Red Dwarf Star

76 22 11
                                    

From: Berandal Receh

Sibuk, malem mingguan? Ngga kan? Gue culik ya?


Sebuah pesan masuk baru dari lelaki ngeselin yang akhir-akhir sering muncul dalam batin.

My first impression of him when our first meeting was far from sweet or gently. Itu adalah hari pertamaku setelah pindah sekolah, benar-benar hari yang kuharapkan akan berjalan indah. Namun malah, tepat di depan gerbang sekolah ia menyerempetku dengan sepedanya, kemudian berlalu tanpa maaf atau pun sekedar membantu. Mengesalkan!

Tumben sekali anak satu ini ngajak keluar. But well, aku langsung mengetik beberapa kalimat singkat untuk membalas ajakan yang mungkin ia tanyakan setelah mengumpulkan keberanian kuat-kuat.


To: Berandal Receh

Mau nyulik ko nanya dulu? Mau nyulik kemana emang?


Aku langsung menekan tombol kirim.

Lelaki ini. Dia pernah menyatakan perasaannya dengan berani. Namun meski ku tolak, ia sekan tak pernah kehabisan otak. Kami masih berteman seperti biasa. Bercanda, tertawa dan kadang saling berbagi cerita, tidak seperti lelaki lain yang berlalu menjauh dan tak lagi bertegur sapa, seakan bukan siapa-siapa. Tidak kubayangkan akan pernah seakrab ini dengan anak paling menyebalkan seantero sekolahan, tapi nyatanya inilah yang kurasakan.

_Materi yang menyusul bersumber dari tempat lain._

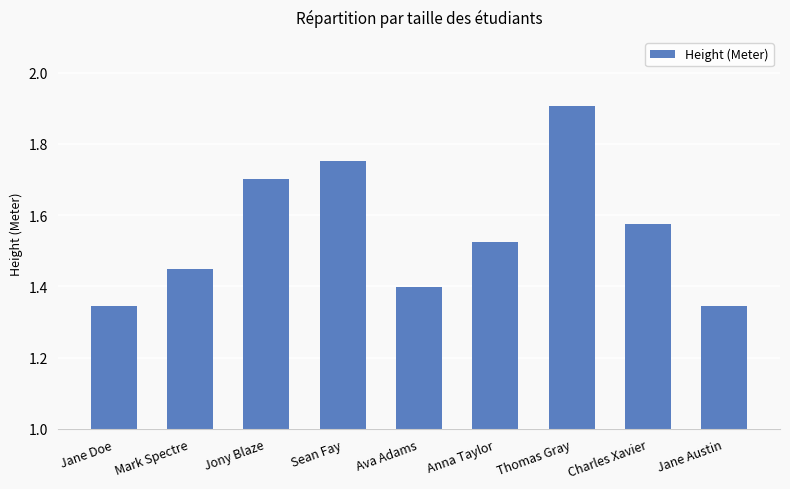

What is the maximum value shown in the chart?

1.9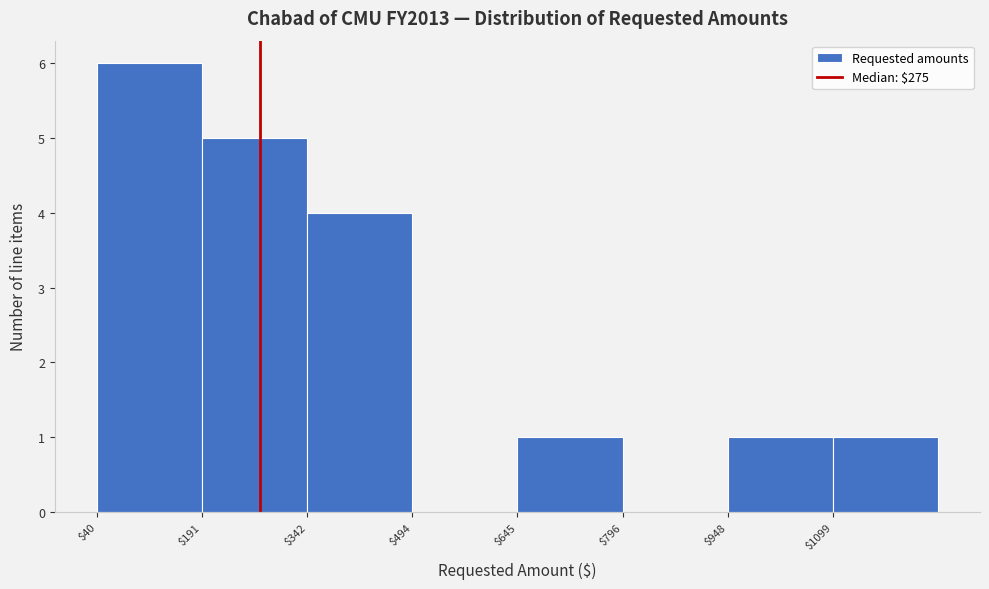

Reading left to right, list every bar in this chart as the range it spans on the x-axis followed by its height. Neither the bar edges nor the heights are printed on the chart, so give them approximately, as read against the axes.

40 to 200: 6
200 to 340: 5
340 to 500: 4
500 to 640: 0
640 to 800: 1
800 to 940: 0
940 to 1100: 1
1100 to 1260: 1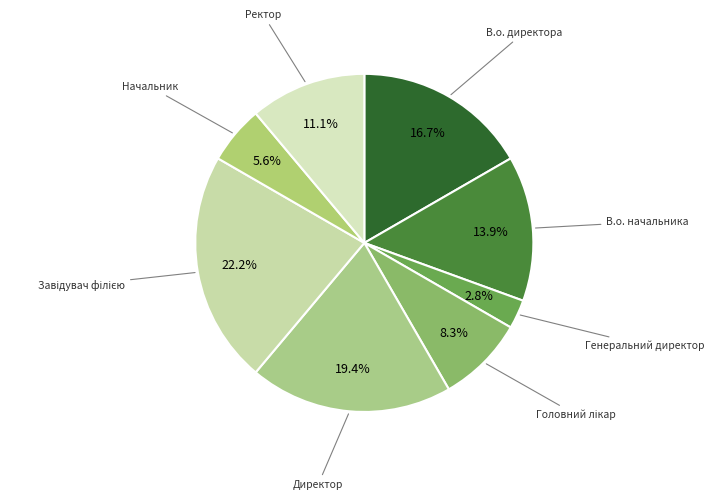

What is the ratio of the value at Директор to the value at В.о. начальника?

1.4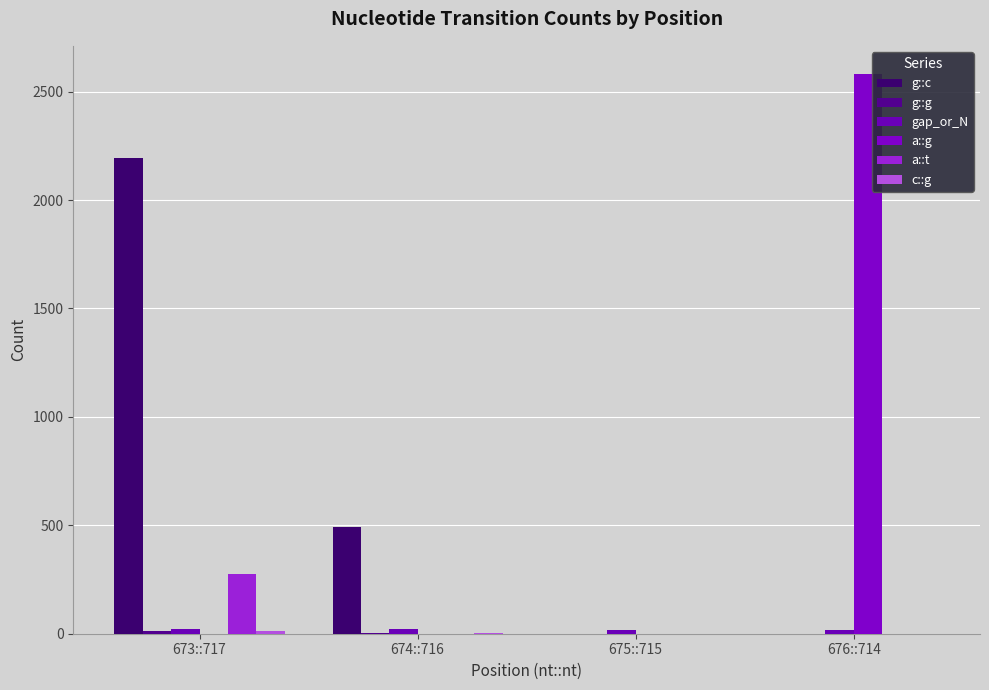

How many distinct data groups are displayed?

6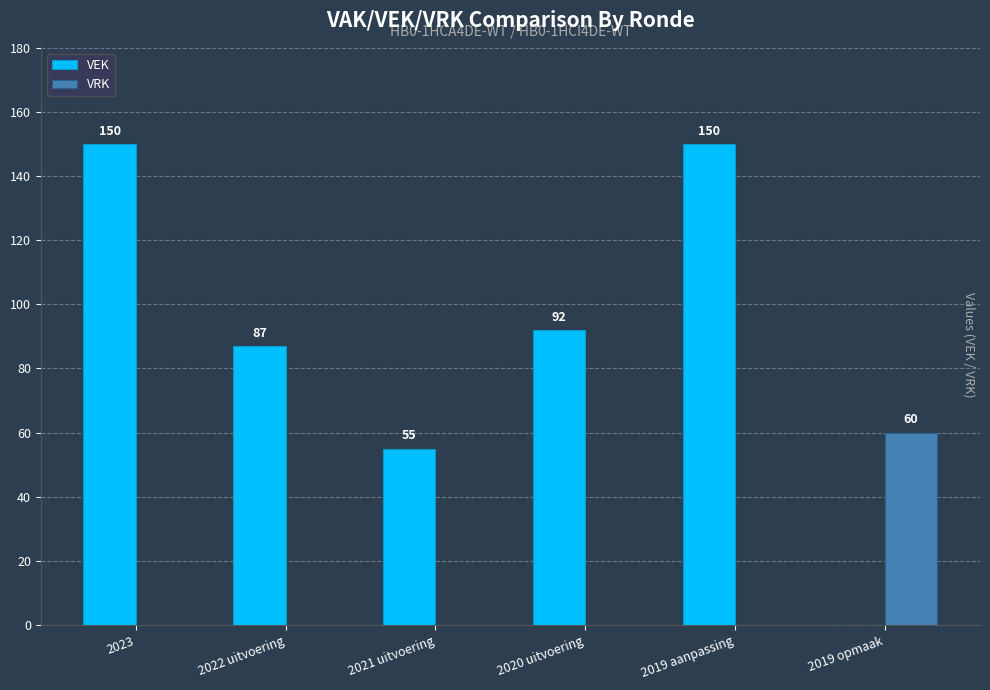

Reading left to right, transcribe all the data shown in this chart.

VEK: 150	87	55	92	150	0
VRK: 0	0	0	0	0	60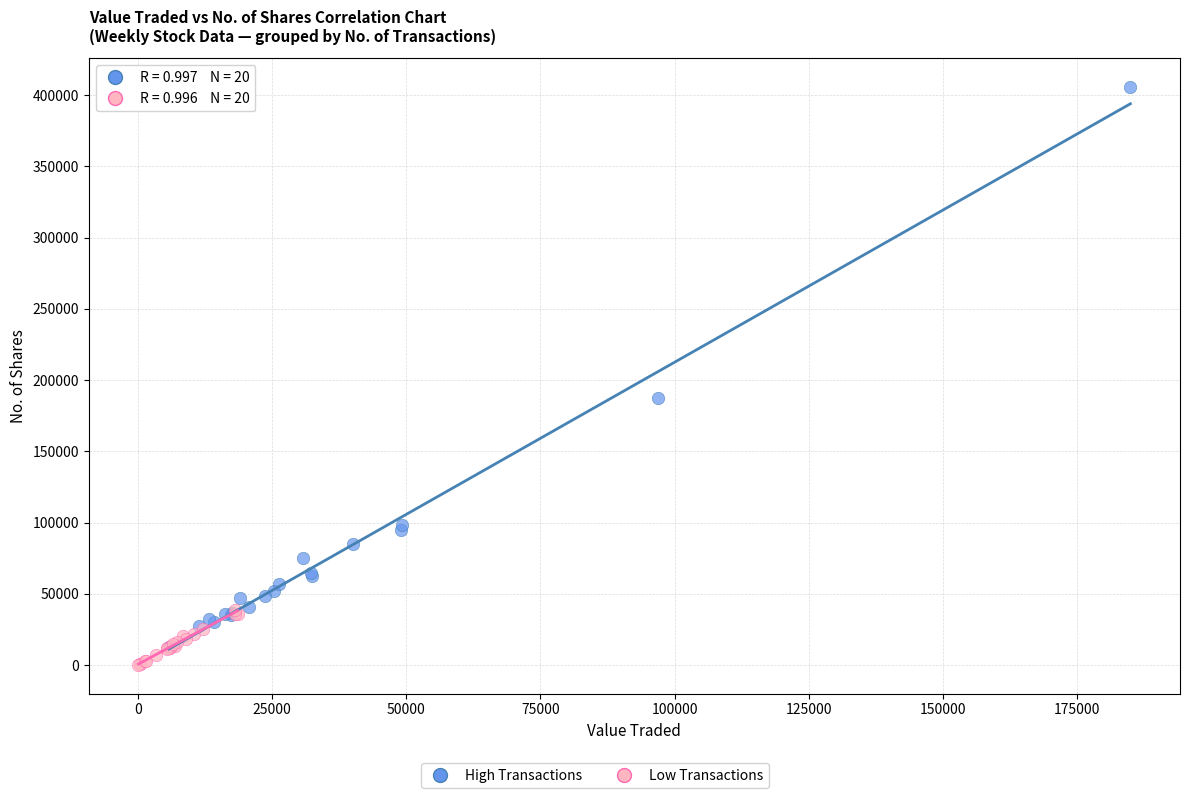

Which series has the largest Y range (max minus min)?

High Transactions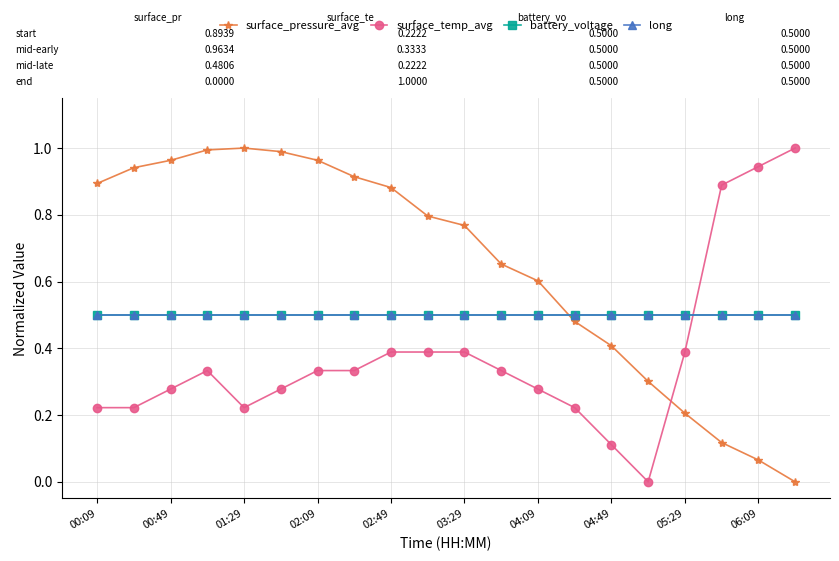

How many interior local peaks does the surface_pressure_avg series have?

1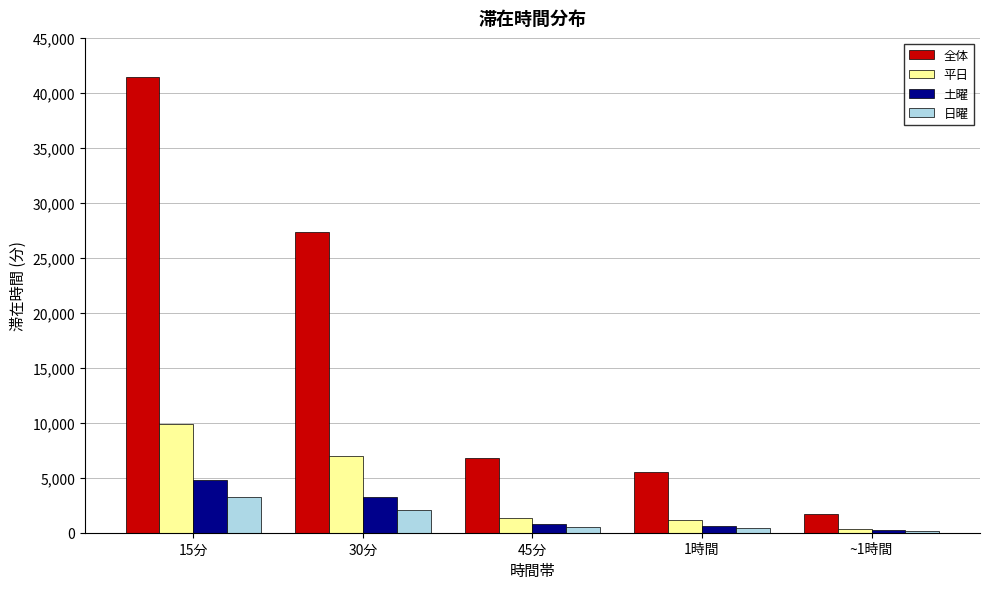

Which series has the largest range (max minus min)?

全体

Tidak berapa lama notifikasi pesanku kembali berbunyi.


From: Berandal Receh

Kan penculiknya beradab. Udah ikut aja, ga bakal nyesel pokonya.

Ini udah di depan gang loh. Buruan dingin nih.


Aku tertawa sendiri membacanya. Kelakuan begundal satu ini memang sedikit berbeda dengan lelaki lain yang pernah kukenal. Sayangnya perasaanku masih terpahat kuat untuk dia yang masih sering kuingat dalam khayal.


To: Berandal Receh

Suruh siapa maen nunggu aja di depan. Tunggu aja sampe adzan shubuh sepuluh tahun lagi.


Selesai membalas pesannya, aku langsung menyambar celana jeans  biru pudar dan sweater putih yang menggantung di belakang pintu kamar. Lalu bergegas keluar setelah berganti pakaian, setelah mencium punggung tangan Ayah dan Nenek untuk berpamitan.

"Katanya suruh nunggu sampe azan shubuh sepuluh tahun lagi?" Laki-laki dengan sweater fleece hitam dan jeans hitam robek-robek itu bertanya padaku dari atas motor berwarna silver miliknya. Rambutnya masih tetap saja acak-acakan, mungkin belum dikeramas sebulan.

"Yaudah, balik lagi aja ah," jawabku sambil pura-pura berbalik.

"Kalo gitu bikin tenda sama api unggun aja dulu ah." Aku langsung berbalik kembali dan menatapnya agak melotot, kami berdua kemudian tertawa.

"Jadi mau nyulik kemana? Asal jangan nyekap di rumah tua sama gudang aja," tanyaku sambil menaiki jok belakang motornya.

"Tenang aja. Paling banter gue culik buat ketemu papa-mama. Atau mungkin malah gue bawa ke KUA," jawabnya becanda lalu langsung memacu motor melintasi lengangnya suasana malam.

Motor memutar balik ke arah timur tanpa sedikitpun gasnya mengendur, lalu berbelok kiri di pertigaan mekarsari menebas semilir dingin yang memberi warnanya tersendiri.